Saved entries
━━━━━━━━━━
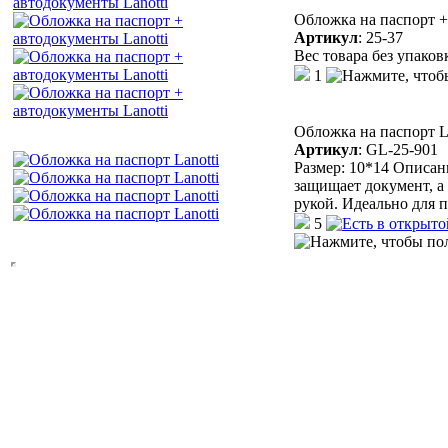
Обложка на паспорт +
Артикул
:
25-37
Вес товара без упаков
1
Обложка на паспорт La
Артикул
:
GL-25-901
Размер: 10*14 Описан
защищает документ, а
рукой. Идеально для 
5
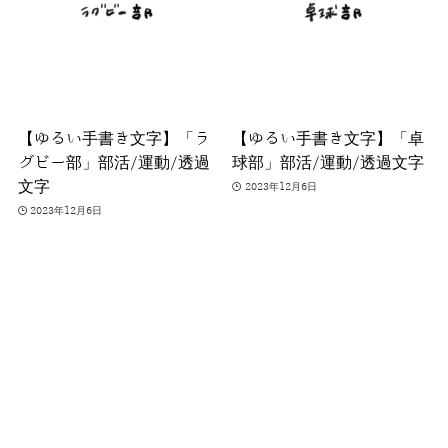
【ゆるい手書き文字】「ラ
【ゆるい手書き文字】「卓
グビー部」部活/運動/透過
球部」部活/運動/透過文字
文字
2023年12月6日
2023年12月6日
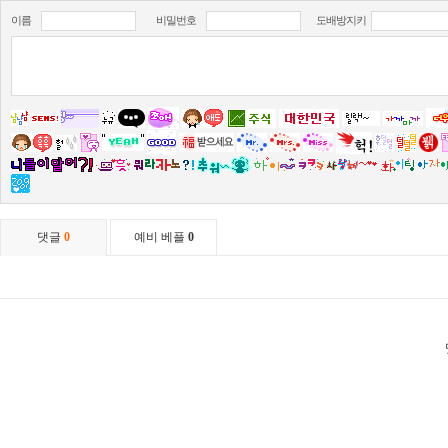
이름
비밀번호
도배방지키
댓글
0
예비 베플
0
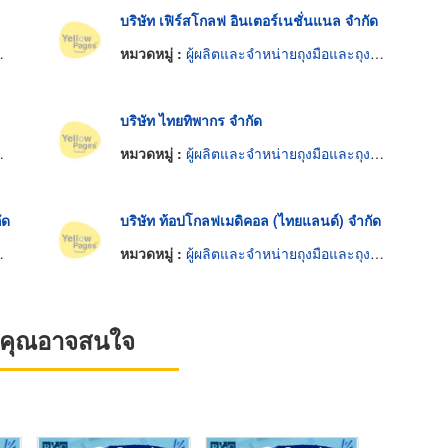
บริษัท เฟิร์สโกลฟ อินเตอร์เนชั่นแนล จำกัด
หมวดหมู่ :
ผู้ผลิตและจำหน่ายถุงมือและถุงมือยาง
บริษัท ไทยทิพากร จำกัด
หมวดหมู่ :
ผู้ผลิตและจำหน่ายถุงมือและถุงมือยาง
ัด
บริษัท ท้อปโกลฟเมดิคอล (ไทยแลนด์) จำกัด
หมวดหมู่ :
ผู้ผลิตและจำหน่ายถุงมือและถุงมือยาง
ที่คุณอาจสนใจ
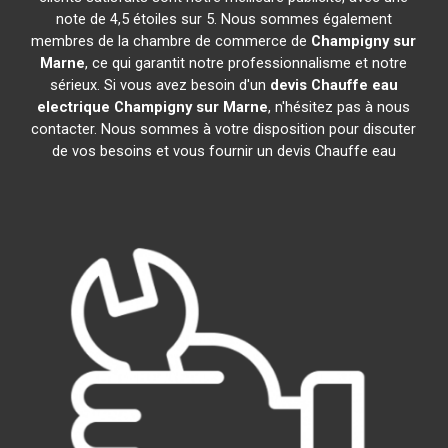
note de 4,5 étoiles sur 5. Nous sommes également
membres de la chambre de commerce de
Champigny sur
Marne
, ce qui garantit notre professionnalisme et notre
sérieux. Si vous avez besoin d'un
devis Chauffe eau
electrique
Champigny sur Marne
, n'hésitez pas à nous
contacter. Nous sommes à votre disposition pour discuter
de vos besoins et vous fournir un devis Chauffe eau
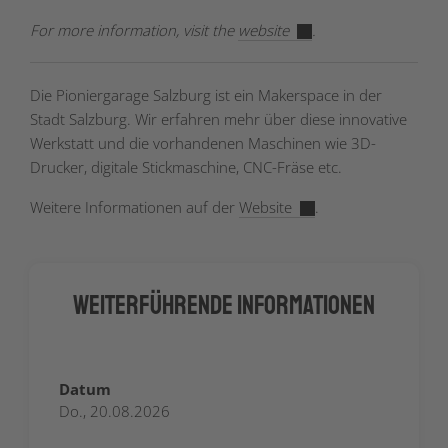
For more information, visit the
website
.
Die Pioniergarage Salzburg ist ein Makerspace in der
Stadt Salzburg. Wir erfahren mehr über diese innovative
Werkstatt und die vorhandenen Maschinen wie 3D-
Drucker, digitale Stickmaschine, CNC-Fräse etc.
Weitere Informationen auf der
Website
.
Weiterführende Informationen
Datum
Do., 20.08.2026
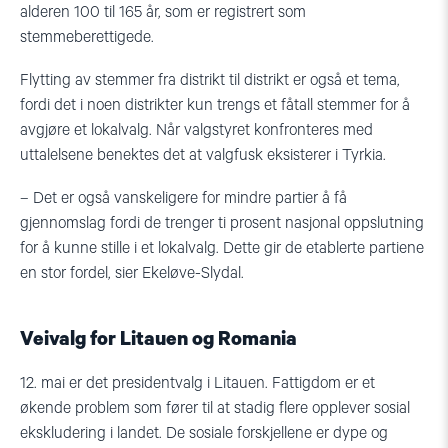
alderen 100 til 165 år, som er registrert som
stemmeberettigede.
Flytting av stemmer fra distrikt til distrikt er også et tema,
fordi det i noen distrikter kun trengs et fåtall stemmer for å
avgjøre et lokalvalg. Når valgstyret konfronteres med
uttalelsene benektes det at valgfusk eksisterer i Tyrkia.
– Det er også vanskeligere for mindre partier å få
gjennomslag fordi de trenger ti prosent nasjonal oppslutning
for å kunne stille i et lokalvalg. Dette gir de etablerte partiene
en stor fordel, sier
Ekeløve-Slydal
.
Veivalg for Litauen og Romania
12. mai er det presidentvalg i Litauen.
Fattigdom er et
økende problem som fører til at stadig flere opplever sosial
ekskludering i landet. De sosiale forskjellene er dype og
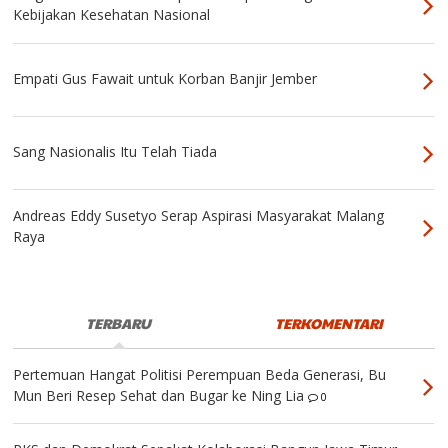
Kebijakan Kesehatan Nasional
Empati Gus Fawait untuk Korban Banjir Jember
Sang Nasionalis Itu Telah Tiada
Andreas Eddy Susetyo Serap Aspirasi Masyarakat Malang
Raya
TERBARU
TERKOMENTARI
Pertemuan Hangat Politisi Perempuan Beda Generasi, Bu
Mun Beri Resep Sehat dan Bugar ke Ning Lia
0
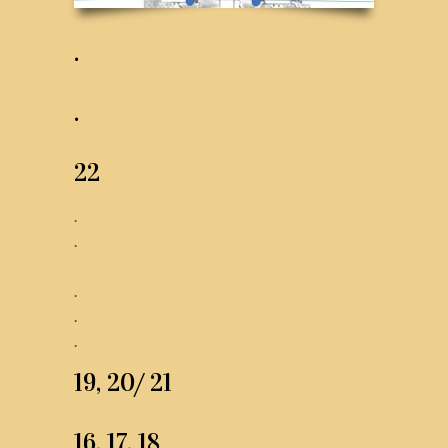
.
.
22
.
.
.
.
.
19, 20/ 21
16, 17, 18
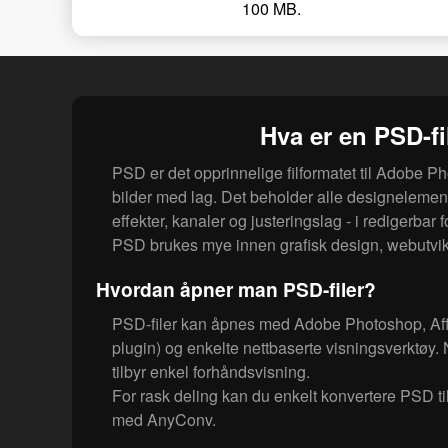
100 MB.
Hva er en PSD-fi
PSD er det opprinnelige filformatet til Adobe Ph
bilder med lag. Det beholder alle designelement
effekter, kanaler og justeringslag - i redigerbar 
PSD brukes mye innen grafisk design, webutvikl
Hvordan åpner man PSD-filer?
PSD-filer kan åpnes med Adobe Photoshop, Aff
plugin) og enkelte nettbaserte visningsverktøy
tilbyr enkel forhåndsvisning.
For rask deling kan du enkelt konvertere PSD ti
med AnyConv.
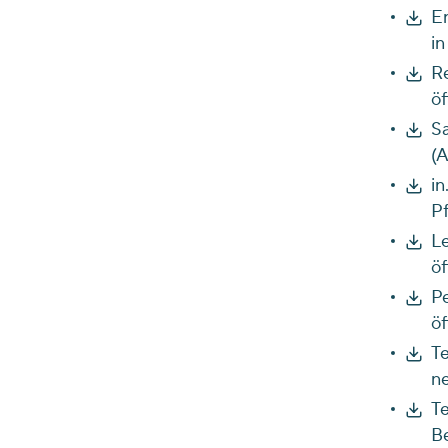
Er
in
Re
öf
Sa
(A
in
Pf
Le
öf
Pe
öf
Te
n
Te
Be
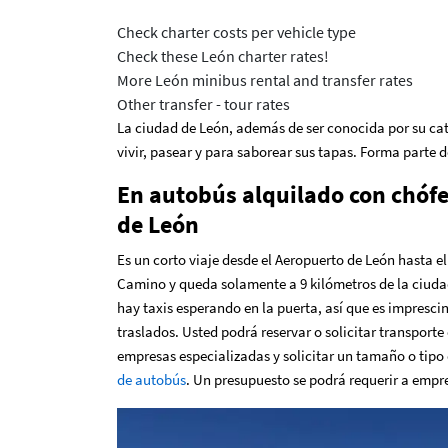
Check charter costs per vehicle type
Check these León charter rates!
More León minibus rental and transfer rates
Other transfer - tour rates
La ciudad de León, además de ser conocida por su ca
vivir, pasear y para saborear sus tapas. Forma parte d
En autobús alquilado con chófe
de León
Es un corto viaje desde el Aeropuerto de León hasta e
Camino y queda solamente a 9 kilómetros de la ciud
hay taxis esperando en la puerta, así que es impresci
traslados. Usted podrá reservar o solicitar transporte
empresas especializadas y solicitar un tamaño o tipo
de autobús
. Un presupuesto se podrá requerir a empr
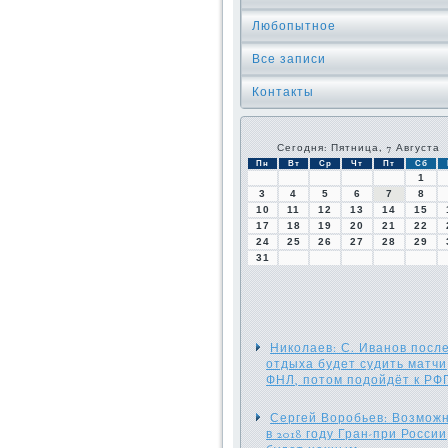
Любопытное
Все записи
Контакты
Сегодня: Пятница, 7 Августа
Пн
Вт
Ср
Чт
Пт
Сб
1
3
4
5
6
7
8
10
11
12
13
14
15
17
18
19
20
21
22
24
25
26
27
28
29
31
Николаев: С. Иванов посл
отдыха будет судить матчи
ФНЛ, потом подойдёт к РФ
Сергей Воробьев: Возможн
в 2018 году Гран-при России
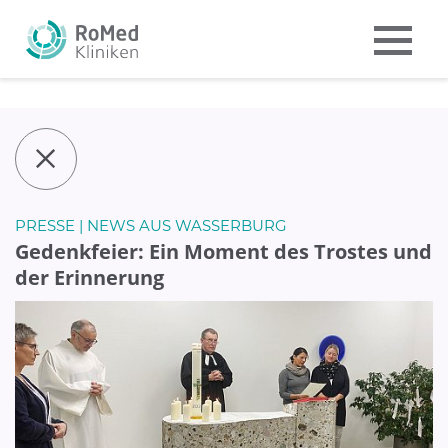
PRESSE | NEWS AUS WASSERBURG
Gedenkfeier: Ein Moment des Trostes und
der Erinnerung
━━━━━━━━━━
_WORK INSTRUCTION_.
Output the records above character for character, but leave each image out.

_WRITTEN RESPONSE_.
Обложка на паспорт +
Артикул
:
25-37
Вес товара без упаков
1
Обложка на паспорт La
Артикул
:
GL-25-901
Размер: 10*14 Описан
защищает документ, а
рукой. Идеально для 
5
【ゆるい手書き文字】「ラ
【ゆるい手書き文字】「卓
グビー部」部活/運動/透過
球部」部活/運動/透過文字
文字
2023年12月6日
2023年12月6日
이름
비밀번호
도배방지키
댓글
0
예비 베플
0
บริษัท เฟิร์สโกลฟ อินเตอร์เนชั่นแนล จำกัด
หมวดหมู่ :
ผู้ผลิตและจำหน่ายถุงมือและถุงมือยาง
บริษัท ไทยทิพากร จำกัด
หมวดหมู่ :
ผู้ผลิตและจำหน่ายถุงมือและถุงมือยาง
ัด
บริษัท ท้อปโกลฟเมดิคอล (ไทยแลนด์) จำกัด
หมวดหมู่ :
ผู้ผลิตและจำหน่ายถุงมือและถุงมือยาง
ที่คุณอาจสนใจ
note de 4,5 étoiles sur 5. Nous sommes également
membres de la chambre de commerce de
Champigny sur
Marne
, ce qui garantit notre professionnalisme et notre
sérieux. Si vous avez besoin d'un
devis Chauffe eau
electrique
Champigny sur Marne
, n'hésitez pas à nous
contacter. Nous sommes à votre disposition pour discuter
de vos besoins et vous fournir un devis Chauffe eau
For more information, visit the
website
.
Die Pioniergarage Salzburg ist ein Makerspace in der
Stadt Salzburg. Wir erfahren mehr über diese innovative
Werkstatt und die vorhandenen Maschinen wie 3D-
Drucker, digitale Stickmaschine, CNC-Fräse etc.
Weitere Informationen auf der
Website
.
Weiterführende Informationen
Datum
Do., 20.08.2026
alderen 100 til 165 år, som er registrert som
stemmeberettigede.
Flytting av stemmer fra distrikt til distrikt er også et tema,
fordi det i noen distrikter kun trengs et fåtall stemmer for å
avgjøre et lokalvalg. Når valgstyret konfronteres med
uttalelsene benektes det at valgfusk eksisterer i Tyrkia.
– Det er også vanskeligere for mindre partier å få
gjennomslag fordi de trenger ti prosent nasjonal oppslutning
for å kunne stille i et lokalvalg. Dette gir de etablerte partiene
en stor fordel, sier
Ekeløve-Slydal
.
Veivalg for Litauen og Romania
12. mai er det presidentvalg i Litauen.
Fattigdom er et
økende problem som fører til at stadig flere opplever sosial
ekskludering i landet. De sosiale forskjellene er dype og
Kebijakan Kesehatan Nasional
Empati Gus Fawait untuk Korban Banjir Jember
Sang Nasionalis Itu Telah Tiada
Andreas Eddy Susetyo Serap Aspirasi Masyarakat Malang
Raya
TERBARU
TERKOMENTARI
Pertemuan Hangat Politisi Perempuan Beda Generasi, Bu
Mun Beri Resep Sehat dan Bugar ke Ning Lia
0
.
.
22
.
.
.
.
.
19, 20/ 21
16, 17, 18
100 MB.
Hva er en PSD-fi
PSD er det opprinnelige filformatet til Adobe Ph
bilder med lag. Det beholder alle designelement
effekter, kanaler og justeringslag - i redigerbar 
PSD brukes mye innen grafisk design, webutvikl
Hvordan åpner man PSD-filer?
PSD-filer kan åpnes med Adobe Photoshop, Aff
plugin) og enkelte nettbaserte visningsverktøy
tilbyr enkel forhåndsvisning.
For rask deling kan du enkelt konvertere PSD ti
med AnyConv.
Er
in
Re
öf
Sa
(A
in
Pf
Le
öf
Pe
öf
Te
n
Te
Be
Check charter costs per vehicle type
Check these León charter rates!
More León minibus rental and transfer rates
Other transfer - tour rates
La ciudad de León, además de ser conocida por su ca
vivir, pasear y para saborear sus tapas. Forma parte d
En autobús alquilado con chófe
de León
Es un corto viaje desde el Aeropuerto de León hasta e
Camino y queda solamente a 9 kilómetros de la ciud
hay taxis esperando en la puerta, así que es impresci
traslados. Usted podrá reservar o solicitar transporte
empresas especializadas y solicitar un tamaño o tipo
de autobús
. Un presupuesto se podrá requerir a empr
Любопытное
Все записи
Контакты
Сегодня: Пятница, 7 Августа
Пн
Вт
Ср
Чт
Пт
Сб
1
3
4
5
6
7
8
10
11
12
13
14
15
17
18
19
20
21
22
24
25
26
27
28
29
31
Николаев: С. Иванов посл
отдыха будет судить матчи
ФНЛ, потом подойдёт к РФ
Сергей Воробьев: Возможн
в 2018 году Гран-при России
PRESSE | NEWS AUS WASSERBURG
Gedenkfeier: Ein Moment des Trostes und
der Erinnerung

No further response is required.